The corner of our room and a corner of the storage room became the donation location and every week the piles grew and grew (everything except the bike – not sure why it was in the storage room!). I tried to add 10 items to my pile every day. Most days I far exceeded that. I started to become embarrassed by just how much there was and how easy it was to get rid of it. I started to tackle cupboards I hadn’t touched in years, or better yet drawers that barely opened. I made frequent stops to drop off donations.

Becoming minimalist

I’ve still got a long ways to go – I’m sifting through years of accumulation but I’m making progress and the progress is motivating.

I think what has changed the most is my mentality of purchasing items. Yes, we still need stuff and even want stuff and I have no problem making those purchases. But I’ve become more critical of what comes in the house.

I was at Target last week and they had the cutest skirt for Hallie on clearance. I added it to my cart. As I stood in the checkout line looking over my cart – the skirt caught my eye. Immediately Hallie’s words came to mind, “You’re the one that bought all this clothing for me.” She didn’t need the skirt. In fact she has more dresses/skirts than she needs (but she “loves” them all). I decided to not add to the problem. The skirt wasn’t needed and I removed it from the cart. Something that wouldn’t have even crossed my mind a year ago.
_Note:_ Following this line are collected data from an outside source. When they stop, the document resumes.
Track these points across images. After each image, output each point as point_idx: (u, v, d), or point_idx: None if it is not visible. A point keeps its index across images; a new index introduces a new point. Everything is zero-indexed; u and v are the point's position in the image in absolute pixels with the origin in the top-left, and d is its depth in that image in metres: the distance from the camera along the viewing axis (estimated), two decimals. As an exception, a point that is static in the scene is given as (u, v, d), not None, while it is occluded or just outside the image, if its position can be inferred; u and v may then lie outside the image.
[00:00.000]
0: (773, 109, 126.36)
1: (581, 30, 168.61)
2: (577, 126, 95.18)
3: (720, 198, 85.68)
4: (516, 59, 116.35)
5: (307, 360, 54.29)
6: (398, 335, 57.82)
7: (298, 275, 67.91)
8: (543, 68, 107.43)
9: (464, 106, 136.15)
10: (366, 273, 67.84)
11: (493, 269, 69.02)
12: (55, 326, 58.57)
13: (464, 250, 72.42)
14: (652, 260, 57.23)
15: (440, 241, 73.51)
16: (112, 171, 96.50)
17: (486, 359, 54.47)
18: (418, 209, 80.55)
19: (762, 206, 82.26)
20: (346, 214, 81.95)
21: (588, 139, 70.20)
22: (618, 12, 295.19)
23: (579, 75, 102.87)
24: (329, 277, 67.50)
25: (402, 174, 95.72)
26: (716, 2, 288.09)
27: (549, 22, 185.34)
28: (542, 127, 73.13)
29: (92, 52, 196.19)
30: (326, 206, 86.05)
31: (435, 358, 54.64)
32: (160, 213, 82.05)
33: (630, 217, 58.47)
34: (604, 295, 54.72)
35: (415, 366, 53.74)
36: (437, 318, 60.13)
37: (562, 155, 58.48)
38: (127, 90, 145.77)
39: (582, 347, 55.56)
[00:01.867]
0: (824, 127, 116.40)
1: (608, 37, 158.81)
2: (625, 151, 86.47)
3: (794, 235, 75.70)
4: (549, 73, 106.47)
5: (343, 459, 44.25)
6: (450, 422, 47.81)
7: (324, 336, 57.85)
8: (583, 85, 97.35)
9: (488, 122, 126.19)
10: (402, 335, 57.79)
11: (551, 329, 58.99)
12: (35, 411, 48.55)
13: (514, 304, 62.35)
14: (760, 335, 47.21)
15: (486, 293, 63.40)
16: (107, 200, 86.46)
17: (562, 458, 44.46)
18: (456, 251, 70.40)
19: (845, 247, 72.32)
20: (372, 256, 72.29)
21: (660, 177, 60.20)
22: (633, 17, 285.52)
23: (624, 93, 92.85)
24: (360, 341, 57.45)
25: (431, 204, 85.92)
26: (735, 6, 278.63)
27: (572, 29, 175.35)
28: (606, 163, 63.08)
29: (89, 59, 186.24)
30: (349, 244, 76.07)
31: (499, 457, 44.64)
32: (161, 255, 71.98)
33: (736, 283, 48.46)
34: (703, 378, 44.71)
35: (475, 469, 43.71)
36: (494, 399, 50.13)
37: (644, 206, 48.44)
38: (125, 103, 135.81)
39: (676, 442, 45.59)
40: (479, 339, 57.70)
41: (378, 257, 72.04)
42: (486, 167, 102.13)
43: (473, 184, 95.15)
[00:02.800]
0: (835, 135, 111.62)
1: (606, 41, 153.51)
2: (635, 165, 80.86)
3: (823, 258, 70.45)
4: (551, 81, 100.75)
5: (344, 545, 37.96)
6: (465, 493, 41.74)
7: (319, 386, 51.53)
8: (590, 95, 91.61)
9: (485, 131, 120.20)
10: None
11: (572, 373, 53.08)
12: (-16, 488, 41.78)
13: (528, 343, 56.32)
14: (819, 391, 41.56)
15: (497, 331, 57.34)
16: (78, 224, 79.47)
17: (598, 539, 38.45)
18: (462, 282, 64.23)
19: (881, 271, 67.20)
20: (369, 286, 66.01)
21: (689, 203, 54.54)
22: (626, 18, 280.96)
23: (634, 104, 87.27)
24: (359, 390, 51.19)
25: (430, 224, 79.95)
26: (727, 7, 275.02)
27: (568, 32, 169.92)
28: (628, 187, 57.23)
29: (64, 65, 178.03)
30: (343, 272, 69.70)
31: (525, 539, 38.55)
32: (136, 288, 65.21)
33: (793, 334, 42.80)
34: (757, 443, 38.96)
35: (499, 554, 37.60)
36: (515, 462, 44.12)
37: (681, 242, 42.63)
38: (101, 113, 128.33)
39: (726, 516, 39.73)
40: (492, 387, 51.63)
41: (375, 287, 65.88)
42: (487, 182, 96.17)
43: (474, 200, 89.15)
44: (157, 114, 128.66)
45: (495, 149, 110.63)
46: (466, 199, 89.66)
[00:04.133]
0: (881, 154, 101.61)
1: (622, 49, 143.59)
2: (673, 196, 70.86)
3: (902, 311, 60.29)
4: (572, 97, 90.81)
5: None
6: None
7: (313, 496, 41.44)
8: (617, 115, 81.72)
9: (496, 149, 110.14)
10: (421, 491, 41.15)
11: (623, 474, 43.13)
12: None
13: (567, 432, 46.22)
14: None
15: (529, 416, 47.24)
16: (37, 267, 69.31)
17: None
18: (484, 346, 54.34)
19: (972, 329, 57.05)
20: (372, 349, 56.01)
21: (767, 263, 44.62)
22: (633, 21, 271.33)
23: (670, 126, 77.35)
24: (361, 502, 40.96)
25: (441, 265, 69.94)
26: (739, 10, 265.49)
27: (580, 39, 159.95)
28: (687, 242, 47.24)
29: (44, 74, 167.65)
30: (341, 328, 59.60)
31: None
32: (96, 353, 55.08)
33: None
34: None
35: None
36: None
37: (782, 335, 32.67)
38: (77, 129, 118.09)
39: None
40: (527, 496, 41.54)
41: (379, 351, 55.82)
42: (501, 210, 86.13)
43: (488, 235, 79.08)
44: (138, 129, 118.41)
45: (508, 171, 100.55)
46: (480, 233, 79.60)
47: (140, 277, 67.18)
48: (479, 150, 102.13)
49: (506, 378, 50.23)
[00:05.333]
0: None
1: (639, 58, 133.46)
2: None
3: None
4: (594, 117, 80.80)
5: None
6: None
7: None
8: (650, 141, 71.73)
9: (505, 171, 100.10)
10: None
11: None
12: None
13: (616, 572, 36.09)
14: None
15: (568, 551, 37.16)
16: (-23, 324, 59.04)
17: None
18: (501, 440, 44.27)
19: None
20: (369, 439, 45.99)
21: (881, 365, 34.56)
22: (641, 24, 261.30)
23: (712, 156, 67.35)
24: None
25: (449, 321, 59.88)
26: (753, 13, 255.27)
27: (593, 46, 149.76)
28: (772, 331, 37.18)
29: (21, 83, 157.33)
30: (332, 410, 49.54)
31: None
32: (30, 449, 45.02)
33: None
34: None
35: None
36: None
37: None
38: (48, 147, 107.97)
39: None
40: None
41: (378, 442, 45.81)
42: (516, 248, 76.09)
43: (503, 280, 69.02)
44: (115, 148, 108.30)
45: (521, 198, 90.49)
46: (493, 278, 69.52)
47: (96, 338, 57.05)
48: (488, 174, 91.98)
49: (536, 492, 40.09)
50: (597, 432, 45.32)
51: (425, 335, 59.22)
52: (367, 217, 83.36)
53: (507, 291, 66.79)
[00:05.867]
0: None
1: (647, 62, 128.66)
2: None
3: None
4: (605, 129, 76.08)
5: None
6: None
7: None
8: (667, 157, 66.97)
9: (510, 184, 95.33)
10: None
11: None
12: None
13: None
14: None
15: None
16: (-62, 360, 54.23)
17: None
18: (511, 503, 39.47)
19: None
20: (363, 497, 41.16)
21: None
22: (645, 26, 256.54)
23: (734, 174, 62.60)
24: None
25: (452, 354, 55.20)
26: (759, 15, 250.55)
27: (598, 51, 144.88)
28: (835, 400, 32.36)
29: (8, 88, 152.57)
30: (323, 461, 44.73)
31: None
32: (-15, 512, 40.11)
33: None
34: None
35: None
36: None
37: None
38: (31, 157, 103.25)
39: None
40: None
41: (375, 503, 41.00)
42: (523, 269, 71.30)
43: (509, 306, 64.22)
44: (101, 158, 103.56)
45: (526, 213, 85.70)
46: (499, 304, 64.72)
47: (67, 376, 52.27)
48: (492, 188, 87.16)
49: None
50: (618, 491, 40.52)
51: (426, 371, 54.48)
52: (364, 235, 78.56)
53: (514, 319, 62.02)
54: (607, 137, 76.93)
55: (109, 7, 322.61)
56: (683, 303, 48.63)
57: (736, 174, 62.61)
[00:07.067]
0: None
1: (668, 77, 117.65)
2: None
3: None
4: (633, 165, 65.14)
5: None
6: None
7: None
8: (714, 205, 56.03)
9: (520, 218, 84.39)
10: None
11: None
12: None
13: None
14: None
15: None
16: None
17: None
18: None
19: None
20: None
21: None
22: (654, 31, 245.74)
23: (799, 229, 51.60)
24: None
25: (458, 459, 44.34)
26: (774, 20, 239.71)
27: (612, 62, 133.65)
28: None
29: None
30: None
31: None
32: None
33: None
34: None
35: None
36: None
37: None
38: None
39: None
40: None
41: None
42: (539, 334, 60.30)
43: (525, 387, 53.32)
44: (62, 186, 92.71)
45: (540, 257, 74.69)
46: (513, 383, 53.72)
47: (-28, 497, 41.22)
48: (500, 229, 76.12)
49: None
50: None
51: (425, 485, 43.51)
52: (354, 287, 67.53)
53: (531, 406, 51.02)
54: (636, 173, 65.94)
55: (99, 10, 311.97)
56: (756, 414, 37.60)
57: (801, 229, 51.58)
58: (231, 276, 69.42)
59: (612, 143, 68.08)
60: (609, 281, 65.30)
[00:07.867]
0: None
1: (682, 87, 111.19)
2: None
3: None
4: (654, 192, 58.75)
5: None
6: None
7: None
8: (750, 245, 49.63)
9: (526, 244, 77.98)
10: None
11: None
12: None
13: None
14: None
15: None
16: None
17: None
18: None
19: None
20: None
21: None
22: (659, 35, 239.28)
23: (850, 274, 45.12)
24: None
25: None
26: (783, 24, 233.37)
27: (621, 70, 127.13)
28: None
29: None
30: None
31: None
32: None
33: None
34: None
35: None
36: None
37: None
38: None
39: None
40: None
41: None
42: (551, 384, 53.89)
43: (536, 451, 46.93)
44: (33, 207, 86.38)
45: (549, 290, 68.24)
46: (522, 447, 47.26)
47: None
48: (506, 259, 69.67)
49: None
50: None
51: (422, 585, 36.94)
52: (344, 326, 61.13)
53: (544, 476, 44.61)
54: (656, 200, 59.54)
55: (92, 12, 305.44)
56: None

The idea of being critical of items coming in isn’t necessarily a financial decision – although there are plenty of financial benefits. It’s a state of mind that offers peace to me. Do I like updating home and decor items? Absolutely. It just means I need to get rid of the items that are outdated, even though I paid good money for them at some point. Why is it so hard to get rid of items you perceive to be of any value – even though you don’t necessarily like the item??! I’ve found this mentality to be one of the hardest hurdles to overcome. But I’m getting there. And being critical of what comes in has really helped.

I’m on a journey. Sometimes I get down on myself that I’ve been working at this for awhile and I have a long ways to go – but that’s why its a journey. I am having to change habits and work to let go of things, it’s not happening overnight. But it’s happening. And I love the change I’m seeing. The funny part is – it’s a change that nobody outside our home may ever notice. They won’t see the semi-empty entertainment drawers or the space in the attic that was once filled with boxes. Luckily, I’m not doing it for anyone else to notice. I’m doing it so we can live a better life as a family. One day at a time.